Sustainable Plastics Will Make up More Than 15% of Production by 2030
23 April 2021
Future projections of a circular economy emphasize that a combination of recycled and bio-based resources will serve as a feedstock for plastic needs. However, in order for that idealistic future to be realized, there must be a major investment in new technologies, including advanced recycling tech and bio-based plastic capacity. In its new report, "The Sustainable Plastics Roadmap: Recycling, Bioplastics, and Alternatives," Lux Research forecasts the adoption of conventional and advanced recycling, bio-based plastics, and alternative materials and quantifies the impact of bans and other regulations to predict the future of sustainable plastics.
Single-use plastics are particularly in the crosshairs with consumers and regulators, and companies across a wide range of industries are trying to deploy sustainable solutions.

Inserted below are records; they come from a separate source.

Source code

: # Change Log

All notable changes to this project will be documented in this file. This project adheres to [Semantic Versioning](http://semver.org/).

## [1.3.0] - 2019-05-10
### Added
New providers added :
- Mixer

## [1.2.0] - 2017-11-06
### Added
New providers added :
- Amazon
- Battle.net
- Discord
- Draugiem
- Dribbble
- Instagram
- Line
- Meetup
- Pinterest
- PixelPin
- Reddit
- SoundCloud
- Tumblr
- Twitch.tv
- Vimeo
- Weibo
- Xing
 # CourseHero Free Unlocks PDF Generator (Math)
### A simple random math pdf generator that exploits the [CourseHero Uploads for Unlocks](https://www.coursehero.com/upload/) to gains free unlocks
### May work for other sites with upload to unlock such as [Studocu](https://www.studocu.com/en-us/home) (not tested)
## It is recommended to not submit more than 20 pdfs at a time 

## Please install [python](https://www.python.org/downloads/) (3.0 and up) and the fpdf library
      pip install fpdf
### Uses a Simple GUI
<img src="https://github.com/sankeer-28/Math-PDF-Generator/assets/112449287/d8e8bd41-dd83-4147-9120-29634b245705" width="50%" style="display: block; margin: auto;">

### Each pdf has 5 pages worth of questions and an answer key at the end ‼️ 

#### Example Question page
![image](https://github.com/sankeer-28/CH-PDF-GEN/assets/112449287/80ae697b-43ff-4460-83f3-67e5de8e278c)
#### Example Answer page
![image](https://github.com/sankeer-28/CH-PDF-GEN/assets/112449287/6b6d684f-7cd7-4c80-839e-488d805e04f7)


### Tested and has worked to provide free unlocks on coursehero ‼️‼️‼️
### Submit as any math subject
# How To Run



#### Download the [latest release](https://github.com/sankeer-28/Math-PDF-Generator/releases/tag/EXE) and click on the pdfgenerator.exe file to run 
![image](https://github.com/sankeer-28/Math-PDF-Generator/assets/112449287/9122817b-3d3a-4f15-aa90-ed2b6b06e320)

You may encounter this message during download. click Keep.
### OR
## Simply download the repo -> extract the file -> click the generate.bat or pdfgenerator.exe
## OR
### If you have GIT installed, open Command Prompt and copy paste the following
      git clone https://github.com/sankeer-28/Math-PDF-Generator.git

Both companies that produce plastics and those that use them in their products need to understand the outlook for sustainable plastics and alternatives in order to prepare their strategy.
Lux's new report explores the combined impact of new technologies and approaches on the six major commodity plastics – polyethylene terephthalate (PET), high-density polypropylene (HDPE), polyvinyl chloride (PVC), low-density polyethylene (LDPE), polypropylene (PP), and polystyrene (PS) – focusing on the impact of four major types of threats to conventional plastics production: recycling, bio-based polymers, legislation, and alternative materials like paper and metal.
"A combination of negative consumer sentiment about plastics, regulation, and a global focus on sustainability have combined to push the issue of plastics sustainability to the fore," explains Anthony Schiavo, Research Director at Lux. "In 2030, 15% of plastics will be sustainable, fueled primarily by a tripling of global plastics recycling along with strong regulatory action that bans the most problematic types of plastic products. Chemicals companies will face stagnating demand for oil-derived plastics – even including pyrolysis oil – and must invest in recycling to find growth in the plastics space."
Lux's initial modeling effort focused on four scenarios highlighting regional differences in policy and infrastructure. "Even in our most aggressive case, there are major unresolved issues with plastics sustainability," notes Schiavo. "In the likely case, we expect most groups to miss plastics sustainability goals despite making major strides on recycling and alternatives. In addition, the gaps between different types of plastic will grow: The global PET recycling rate could reach as high as 60%, but we expect very little progress in direct PP or PS recycling. Major practical challenges – like the difficulty of waste collection and sorting and the unprofitability of pyrolysis – will still remain in 2030. Companies that move quickly to build their own sustainable supply chains will find success, while those that wait for the ecosystem to fix these problems will be left behind."